Wyss Institute researchers draw on design principles from nature to solve some of the world’s most complex challenges in healthcare and the environment, and the institute commercializes those solutions. Among their more recent medtech-related discoveries:
- Wound dressings that can speed up healing and improve tissue regeneration using a protein commonly found in plants and animals.
- An additive manufacturing technique for soft electronics called hybrid 3D printing.
- A valve-shaped nanofiber network that replicates the mechanical and chemical properties of a native heart valve extracellular matrix.
- A method to program microbial cells into living devices that can produce drugs, fine chemicals and biofuels and detect disease-causing agents.

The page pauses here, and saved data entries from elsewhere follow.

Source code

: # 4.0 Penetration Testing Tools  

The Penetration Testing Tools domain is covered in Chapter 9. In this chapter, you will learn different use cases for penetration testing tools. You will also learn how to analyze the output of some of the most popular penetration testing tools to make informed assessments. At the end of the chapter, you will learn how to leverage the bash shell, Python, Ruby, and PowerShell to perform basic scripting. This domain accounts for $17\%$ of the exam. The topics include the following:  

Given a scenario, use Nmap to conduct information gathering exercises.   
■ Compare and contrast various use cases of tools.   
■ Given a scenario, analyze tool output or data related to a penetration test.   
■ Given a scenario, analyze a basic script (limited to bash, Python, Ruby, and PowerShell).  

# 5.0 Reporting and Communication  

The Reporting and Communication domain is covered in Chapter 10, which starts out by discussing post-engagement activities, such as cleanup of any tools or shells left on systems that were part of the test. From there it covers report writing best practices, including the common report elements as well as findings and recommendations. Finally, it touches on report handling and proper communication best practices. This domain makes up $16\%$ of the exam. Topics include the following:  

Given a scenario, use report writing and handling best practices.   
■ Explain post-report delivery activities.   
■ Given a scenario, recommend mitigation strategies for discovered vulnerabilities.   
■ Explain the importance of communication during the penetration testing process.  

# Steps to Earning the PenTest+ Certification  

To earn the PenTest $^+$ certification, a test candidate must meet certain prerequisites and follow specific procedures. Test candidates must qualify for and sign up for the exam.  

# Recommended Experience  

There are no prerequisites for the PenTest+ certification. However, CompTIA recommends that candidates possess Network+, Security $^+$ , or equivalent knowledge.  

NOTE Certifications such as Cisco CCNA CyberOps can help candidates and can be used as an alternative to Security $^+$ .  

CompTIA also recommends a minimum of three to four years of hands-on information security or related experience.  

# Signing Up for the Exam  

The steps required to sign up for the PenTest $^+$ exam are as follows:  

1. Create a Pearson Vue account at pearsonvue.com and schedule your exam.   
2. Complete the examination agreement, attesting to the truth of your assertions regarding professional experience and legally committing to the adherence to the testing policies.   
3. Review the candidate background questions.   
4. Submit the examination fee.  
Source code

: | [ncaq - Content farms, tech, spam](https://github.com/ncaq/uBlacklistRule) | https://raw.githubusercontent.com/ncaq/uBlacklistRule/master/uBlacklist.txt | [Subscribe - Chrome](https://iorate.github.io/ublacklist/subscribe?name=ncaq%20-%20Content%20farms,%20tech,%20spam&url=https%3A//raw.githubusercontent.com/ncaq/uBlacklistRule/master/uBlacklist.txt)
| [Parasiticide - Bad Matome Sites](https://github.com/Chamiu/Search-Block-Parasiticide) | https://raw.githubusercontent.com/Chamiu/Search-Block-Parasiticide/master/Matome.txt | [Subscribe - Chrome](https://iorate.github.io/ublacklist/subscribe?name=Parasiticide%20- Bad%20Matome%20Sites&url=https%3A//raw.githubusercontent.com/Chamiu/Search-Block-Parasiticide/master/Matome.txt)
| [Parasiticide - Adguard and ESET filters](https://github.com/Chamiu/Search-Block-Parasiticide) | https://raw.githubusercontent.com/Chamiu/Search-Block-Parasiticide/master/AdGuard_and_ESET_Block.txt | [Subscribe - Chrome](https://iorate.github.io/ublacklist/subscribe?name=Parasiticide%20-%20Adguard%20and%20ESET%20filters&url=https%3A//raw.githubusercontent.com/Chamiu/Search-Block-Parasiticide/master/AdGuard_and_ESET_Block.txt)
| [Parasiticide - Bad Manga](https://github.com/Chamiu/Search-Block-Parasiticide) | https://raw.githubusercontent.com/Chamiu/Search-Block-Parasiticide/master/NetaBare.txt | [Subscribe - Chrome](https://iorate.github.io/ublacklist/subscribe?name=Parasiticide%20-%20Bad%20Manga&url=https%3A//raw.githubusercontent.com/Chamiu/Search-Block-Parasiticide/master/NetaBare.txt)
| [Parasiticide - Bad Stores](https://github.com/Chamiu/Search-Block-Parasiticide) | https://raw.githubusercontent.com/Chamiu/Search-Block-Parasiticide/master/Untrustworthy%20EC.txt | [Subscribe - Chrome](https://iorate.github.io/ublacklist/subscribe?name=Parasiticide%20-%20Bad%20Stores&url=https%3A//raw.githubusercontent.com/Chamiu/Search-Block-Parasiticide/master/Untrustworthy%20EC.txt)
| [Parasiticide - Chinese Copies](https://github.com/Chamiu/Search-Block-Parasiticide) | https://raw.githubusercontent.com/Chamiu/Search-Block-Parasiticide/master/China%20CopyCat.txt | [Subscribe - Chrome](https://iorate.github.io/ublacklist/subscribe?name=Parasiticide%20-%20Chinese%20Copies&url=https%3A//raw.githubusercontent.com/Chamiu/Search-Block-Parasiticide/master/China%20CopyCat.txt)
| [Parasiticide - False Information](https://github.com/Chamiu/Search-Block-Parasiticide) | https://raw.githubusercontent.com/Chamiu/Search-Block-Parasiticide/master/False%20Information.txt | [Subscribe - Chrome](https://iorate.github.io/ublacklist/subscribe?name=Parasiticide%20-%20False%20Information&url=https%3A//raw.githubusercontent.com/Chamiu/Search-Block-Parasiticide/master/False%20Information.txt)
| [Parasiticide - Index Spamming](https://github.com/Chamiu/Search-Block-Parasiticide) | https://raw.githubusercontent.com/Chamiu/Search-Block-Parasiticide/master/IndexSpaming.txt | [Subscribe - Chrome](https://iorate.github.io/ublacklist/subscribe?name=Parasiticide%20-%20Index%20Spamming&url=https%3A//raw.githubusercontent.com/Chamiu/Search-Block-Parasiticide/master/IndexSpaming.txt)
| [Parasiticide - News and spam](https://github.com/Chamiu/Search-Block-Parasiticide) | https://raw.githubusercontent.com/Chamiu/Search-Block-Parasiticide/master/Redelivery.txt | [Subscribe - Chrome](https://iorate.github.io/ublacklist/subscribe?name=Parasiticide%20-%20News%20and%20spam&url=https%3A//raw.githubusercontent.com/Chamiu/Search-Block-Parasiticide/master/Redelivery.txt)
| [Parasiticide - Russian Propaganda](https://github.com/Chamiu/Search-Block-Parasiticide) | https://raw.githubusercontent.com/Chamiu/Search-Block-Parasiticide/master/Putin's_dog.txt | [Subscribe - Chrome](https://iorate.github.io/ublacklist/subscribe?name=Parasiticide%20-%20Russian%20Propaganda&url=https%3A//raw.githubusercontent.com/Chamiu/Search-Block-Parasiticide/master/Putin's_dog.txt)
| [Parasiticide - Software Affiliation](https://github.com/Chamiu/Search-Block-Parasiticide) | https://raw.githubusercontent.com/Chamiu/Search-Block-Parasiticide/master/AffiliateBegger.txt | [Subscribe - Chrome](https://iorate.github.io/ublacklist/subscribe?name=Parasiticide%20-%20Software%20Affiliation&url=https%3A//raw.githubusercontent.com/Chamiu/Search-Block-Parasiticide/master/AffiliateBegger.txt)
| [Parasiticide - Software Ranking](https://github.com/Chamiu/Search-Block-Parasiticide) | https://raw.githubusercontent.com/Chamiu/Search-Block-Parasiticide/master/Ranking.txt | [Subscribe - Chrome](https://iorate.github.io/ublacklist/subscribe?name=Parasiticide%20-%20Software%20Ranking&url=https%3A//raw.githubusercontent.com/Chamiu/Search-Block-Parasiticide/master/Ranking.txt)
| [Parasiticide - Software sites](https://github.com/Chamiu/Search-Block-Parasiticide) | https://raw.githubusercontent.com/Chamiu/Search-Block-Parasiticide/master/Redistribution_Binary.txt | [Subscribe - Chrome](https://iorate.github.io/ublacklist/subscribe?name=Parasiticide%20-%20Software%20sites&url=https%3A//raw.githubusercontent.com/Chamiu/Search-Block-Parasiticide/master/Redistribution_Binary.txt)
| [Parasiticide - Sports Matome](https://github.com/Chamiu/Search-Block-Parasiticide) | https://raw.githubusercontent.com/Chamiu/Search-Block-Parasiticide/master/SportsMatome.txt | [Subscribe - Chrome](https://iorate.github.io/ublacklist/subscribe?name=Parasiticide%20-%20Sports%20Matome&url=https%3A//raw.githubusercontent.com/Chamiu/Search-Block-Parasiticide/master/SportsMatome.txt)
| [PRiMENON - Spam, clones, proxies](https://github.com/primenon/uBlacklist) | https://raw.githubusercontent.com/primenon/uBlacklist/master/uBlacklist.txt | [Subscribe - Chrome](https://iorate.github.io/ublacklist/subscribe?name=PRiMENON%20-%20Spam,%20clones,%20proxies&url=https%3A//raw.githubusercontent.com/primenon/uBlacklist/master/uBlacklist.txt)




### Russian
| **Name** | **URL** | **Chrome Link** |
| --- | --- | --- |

“Hansjörg Wyss has helped to expand what we know and what we can accomplish across a wide range of disciplines,” said Harvard University President Larry Bacow in a news release. “The advances that his generosity has enabled will change the future for countless people. His third gift to support the work of the Wyss Institute will ensure the continued success of our extraordinarily talented faculty and staff, as well as create new opportunities for collaboration and growth. We are deeply grateful for his support.”
Wyss has given the university more than $400 million over many years, including $125 million in 2009 to establish the institute and a second gift in 2013 to continue its support.
“When talented, creative people are given the freedom to work together across disciplines, there are few problems they cannot solve,” Wyss said. “In the last decade, the Wyss Institute has made breakthrough after breakthrough to improve medicine and to apply the latest science to the betterment of peoples’ lives. I am happy to continue my support for the Wyss Institute and Harvard and look forward to seeing what the Institute discovers and creates in the years ahead.”
Wyss’s support for the Institute’s unique model — an interdisciplinary collaboration among scientists and engineers from disparate fields along with expert staff with industrial experience—has led to more than 2,600 patent filings, 53 licensing agreements, 29 startups, and numerous industry collaborations, according to Harvard.